Pour Jennifer Aniston, cette période est un « cataclysme », une véritable torture vécue sous l’œil voyeur du monde entier. Réduite par les médias au cliché de la victime abandonnée au sein d’un triangle amoureux infernal, elle refuse de se laisser définir par ce drame. De son côté, Brad Pitt plonge tête baissée dans une nouvelle existence, tumultueuse et ultra-mediatisée. Avec Angelina Jolie, il fonde une famille nombreuse de six enfants, un « joyeux chaos » qui culmine par un mariage au Château Miraval en France. Cependant, ce second mariage, prophétisé par leur film commun Vue sur mer mettant en scène un couple en crise, s’effondre de manière fracassante. Les accusations de violences à bord d’un jet privé, bien que classées sans suite par le FBI et les services sociaux, laissent l’acteur isolé, divorcé et confronté à un immense vide existentiel.

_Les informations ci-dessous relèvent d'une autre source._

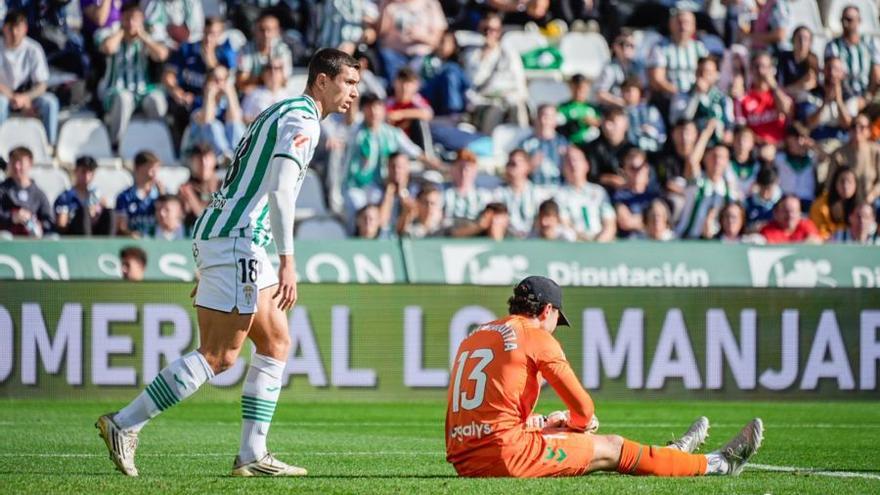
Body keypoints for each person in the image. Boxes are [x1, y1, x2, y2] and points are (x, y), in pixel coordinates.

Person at [96, 48, 360, 478]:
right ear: (322, 81)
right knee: (219, 356)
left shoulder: (281, 111)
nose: (353, 93)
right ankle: (124, 423)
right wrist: (288, 261)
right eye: (348, 83)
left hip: (230, 237)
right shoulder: (303, 120)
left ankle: (252, 453)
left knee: (275, 342)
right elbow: (279, 190)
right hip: (241, 241)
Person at [446, 275, 763, 478]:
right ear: (547, 312)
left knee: (585, 446)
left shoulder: (476, 334)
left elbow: (482, 414)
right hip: (504, 458)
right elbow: (584, 411)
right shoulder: (537, 336)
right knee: (610, 446)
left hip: (464, 457)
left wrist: (543, 424)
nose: (557, 325)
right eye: (558, 317)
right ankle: (716, 464)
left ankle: (672, 456)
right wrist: (574, 427)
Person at [96, 2, 169, 146]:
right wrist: (123, 31)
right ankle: (116, 144)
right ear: (121, 18)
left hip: (143, 89)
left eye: (135, 19)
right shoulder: (110, 31)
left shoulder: (149, 34)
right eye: (127, 18)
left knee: (157, 99)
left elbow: (161, 55)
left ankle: (158, 143)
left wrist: (143, 36)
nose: (131, 23)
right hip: (115, 89)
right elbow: (108, 48)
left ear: (142, 20)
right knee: (124, 99)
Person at [0, 10, 59, 147]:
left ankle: (49, 147)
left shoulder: (34, 49)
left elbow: (41, 85)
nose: (15, 33)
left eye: (18, 28)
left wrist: (26, 98)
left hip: (28, 97)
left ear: (25, 29)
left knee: (50, 103)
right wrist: (13, 97)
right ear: (4, 28)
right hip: (4, 96)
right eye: (11, 28)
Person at [462, 12, 528, 133]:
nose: (489, 33)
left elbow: (520, 85)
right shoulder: (469, 54)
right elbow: (468, 84)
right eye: (485, 29)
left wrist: (508, 98)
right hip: (478, 102)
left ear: (499, 32)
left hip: (504, 100)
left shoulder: (508, 54)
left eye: (493, 30)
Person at [676, 120, 741, 239]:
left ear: (727, 162)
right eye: (714, 156)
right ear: (705, 158)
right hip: (688, 239)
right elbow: (692, 161)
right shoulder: (699, 181)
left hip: (715, 242)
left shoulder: (728, 188)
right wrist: (707, 133)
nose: (717, 161)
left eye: (722, 157)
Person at [647, 9, 708, 113]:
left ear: (694, 26)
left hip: (695, 97)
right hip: (669, 100)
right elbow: (657, 79)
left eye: (687, 23)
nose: (683, 27)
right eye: (679, 22)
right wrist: (679, 93)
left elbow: (708, 73)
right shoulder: (660, 47)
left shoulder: (699, 48)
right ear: (671, 25)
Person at [181, 65, 245, 160]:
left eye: (223, 80)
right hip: (199, 150)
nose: (219, 83)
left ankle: (240, 157)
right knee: (213, 125)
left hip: (228, 149)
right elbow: (207, 121)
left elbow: (236, 121)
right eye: (214, 79)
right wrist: (209, 95)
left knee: (235, 125)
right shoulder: (198, 102)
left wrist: (230, 93)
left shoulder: (226, 103)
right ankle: (223, 157)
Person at [376, 0, 447, 84]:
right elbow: (380, 33)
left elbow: (437, 41)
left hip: (422, 56)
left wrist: (419, 36)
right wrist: (385, 6)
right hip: (394, 56)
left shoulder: (431, 4)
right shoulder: (391, 5)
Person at [670, 56, 734, 145]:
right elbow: (681, 120)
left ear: (716, 75)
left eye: (708, 72)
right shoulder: (682, 95)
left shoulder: (724, 99)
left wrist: (726, 133)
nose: (703, 75)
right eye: (700, 71)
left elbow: (729, 125)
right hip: (692, 146)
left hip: (715, 146)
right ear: (695, 73)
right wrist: (696, 95)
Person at [559, 146, 616, 242]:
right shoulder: (559, 195)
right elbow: (565, 225)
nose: (573, 164)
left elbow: (610, 224)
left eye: (576, 160)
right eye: (568, 161)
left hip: (601, 246)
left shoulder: (599, 192)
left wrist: (598, 244)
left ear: (587, 165)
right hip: (574, 248)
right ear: (562, 168)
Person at [824, 5, 880, 99]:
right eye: (843, 19)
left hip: (866, 95)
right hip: (842, 96)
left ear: (859, 21)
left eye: (849, 20)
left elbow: (877, 74)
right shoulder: (833, 46)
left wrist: (867, 98)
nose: (845, 23)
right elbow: (831, 77)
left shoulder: (869, 43)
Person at [737, 51, 792, 145]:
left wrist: (773, 86)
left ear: (771, 69)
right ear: (751, 69)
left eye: (765, 67)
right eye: (757, 66)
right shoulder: (745, 97)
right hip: (758, 150)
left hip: (781, 149)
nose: (760, 71)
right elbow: (743, 130)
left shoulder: (779, 93)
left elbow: (788, 111)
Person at [0, 146, 54, 237]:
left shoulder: (39, 194)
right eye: (13, 162)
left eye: (20, 162)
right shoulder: (2, 190)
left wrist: (37, 224)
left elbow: (49, 221)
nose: (17, 167)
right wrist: (12, 217)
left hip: (33, 245)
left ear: (30, 163)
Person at [828, 113, 880, 206]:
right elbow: (830, 183)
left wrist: (871, 197)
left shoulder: (876, 152)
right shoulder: (838, 154)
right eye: (853, 126)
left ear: (869, 131)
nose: (857, 130)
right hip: (846, 204)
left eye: (862, 127)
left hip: (871, 202)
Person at [54, 156, 114, 236]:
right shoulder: (65, 197)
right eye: (83, 172)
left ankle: (108, 246)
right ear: (75, 171)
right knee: (84, 212)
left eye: (90, 172)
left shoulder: (97, 195)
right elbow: (62, 224)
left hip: (95, 233)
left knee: (109, 213)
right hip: (74, 236)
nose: (87, 176)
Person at [235, 13, 292, 94]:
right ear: (255, 30)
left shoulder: (283, 50)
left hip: (275, 94)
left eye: (270, 30)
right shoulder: (245, 49)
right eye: (262, 30)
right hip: (252, 95)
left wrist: (256, 79)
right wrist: (268, 76)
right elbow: (242, 81)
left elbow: (284, 81)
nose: (266, 34)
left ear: (277, 31)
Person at [496, 149, 547, 238]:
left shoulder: (539, 194)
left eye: (515, 164)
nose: (511, 168)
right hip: (508, 241)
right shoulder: (498, 194)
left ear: (527, 166)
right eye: (509, 164)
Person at [115, 151, 163, 238]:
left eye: (157, 168)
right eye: (151, 167)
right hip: (134, 244)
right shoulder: (125, 197)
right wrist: (130, 234)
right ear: (138, 168)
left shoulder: (161, 194)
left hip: (158, 242)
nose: (155, 172)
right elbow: (121, 227)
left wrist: (163, 197)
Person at [518, 104, 569, 186]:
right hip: (534, 191)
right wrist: (530, 166)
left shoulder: (563, 143)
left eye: (549, 117)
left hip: (558, 189)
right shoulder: (525, 144)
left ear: (555, 121)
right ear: (536, 119)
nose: (544, 120)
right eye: (541, 116)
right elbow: (516, 170)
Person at [613, 148, 659, 238]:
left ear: (646, 168)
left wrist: (638, 221)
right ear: (625, 170)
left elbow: (662, 225)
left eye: (639, 167)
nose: (637, 172)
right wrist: (651, 221)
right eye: (632, 168)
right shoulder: (619, 196)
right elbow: (626, 222)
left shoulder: (655, 194)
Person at [583, 106, 631, 191]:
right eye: (605, 120)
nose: (607, 126)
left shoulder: (632, 149)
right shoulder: (593, 148)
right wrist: (608, 179)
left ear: (625, 124)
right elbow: (589, 176)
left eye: (612, 121)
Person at [775, 126, 822, 210]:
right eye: (790, 141)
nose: (797, 143)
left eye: (799, 139)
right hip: (786, 201)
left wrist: (813, 145)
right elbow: (767, 154)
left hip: (807, 200)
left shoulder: (812, 157)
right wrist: (778, 146)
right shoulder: (780, 158)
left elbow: (825, 157)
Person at [809, 165, 861, 240]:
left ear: (856, 184)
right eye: (842, 181)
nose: (845, 186)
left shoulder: (861, 207)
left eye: (849, 182)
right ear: (835, 183)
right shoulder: (820, 205)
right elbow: (819, 233)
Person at [595, 30, 642, 109]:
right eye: (622, 44)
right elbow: (600, 94)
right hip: (614, 108)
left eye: (631, 45)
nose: (626, 48)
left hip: (635, 107)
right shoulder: (609, 68)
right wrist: (621, 103)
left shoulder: (638, 66)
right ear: (615, 47)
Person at [178, 143, 220, 230]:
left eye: (207, 158)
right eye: (199, 159)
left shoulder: (224, 187)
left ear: (214, 160)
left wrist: (193, 200)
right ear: (192, 162)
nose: (204, 163)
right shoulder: (185, 189)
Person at [443, 149, 492, 222]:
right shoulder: (442, 194)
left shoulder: (485, 196)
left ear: (475, 170)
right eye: (459, 168)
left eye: (467, 169)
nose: (463, 173)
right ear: (452, 169)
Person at [241, 58, 295, 124]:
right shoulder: (253, 94)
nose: (272, 72)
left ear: (282, 74)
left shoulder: (290, 96)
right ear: (263, 74)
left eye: (277, 68)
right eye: (269, 68)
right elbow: (244, 118)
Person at [557, 74, 601, 147]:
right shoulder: (563, 107)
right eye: (576, 87)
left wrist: (595, 122)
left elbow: (601, 123)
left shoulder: (593, 108)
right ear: (571, 87)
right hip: (568, 145)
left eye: (582, 88)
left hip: (590, 147)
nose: (579, 91)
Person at [745, 165, 783, 231]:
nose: (765, 194)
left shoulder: (784, 203)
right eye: (762, 189)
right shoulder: (748, 203)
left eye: (768, 189)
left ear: (777, 183)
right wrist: (751, 228)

Chapitre IV : Les Retrouvailles et le Poids des Regrets
C’est après la tempête de son divorce avec Angelina Jolie et au fil de sa reconstruction personnelle que le passé a rappelé Brad Pitt à l’ordre. Si l’acteur a tenté de refaire sa vie à travers des liaisons discrètes ou passagères — de l’architecte Neri Oxman au mannequin Nicole Poturalski, jusqu’à sa relation actuelle et plus solide avec Ines de Ramon —, l’écho de son histoire avec Jennifer Aniston n’a jamais cessé de résonner.
Déjà deux ans après leur divorce, l’acteur confessait au magazine Esquire qu’il conservait une amitié profonde avec elle, affirmant que leur via partagée ne pourrait jamais être effacée. Mais c’est lors de la cérémonie des Screen Actors Guild (SAG) Awards que le monde a été témoin de la vérité nue. Récompensés tous les deux le même soir, les anciens époux se croisent en coulisses. Les caméras immortalisent une étreinte spontanée, un échange de regards d’une tendresse infinie, et la main de Brad retenant doucement le poignet de Jennifer alors qu’elle s’éloigne.
Ce geste, court mais d’une immense charge émotionnelle, a enflammé la Toile et réveillé l’espoir de millions de fans. Bien que les proches aient immédiatement tempéré les ardeurs en affirmant qu’il ne s’agissait que d’une belle amitié entre deux adultes mûrs, l’alchimie et la familiarité saisissantes de cet instant ont mis en lumière ce que beaucoup d’analystes d’Hollywood murmurent depuis des années : Jennifer Aniston demeure le grand regret, l’œuvre inachevée et la femme que Brad Pitt n’a jamais pu remplacer.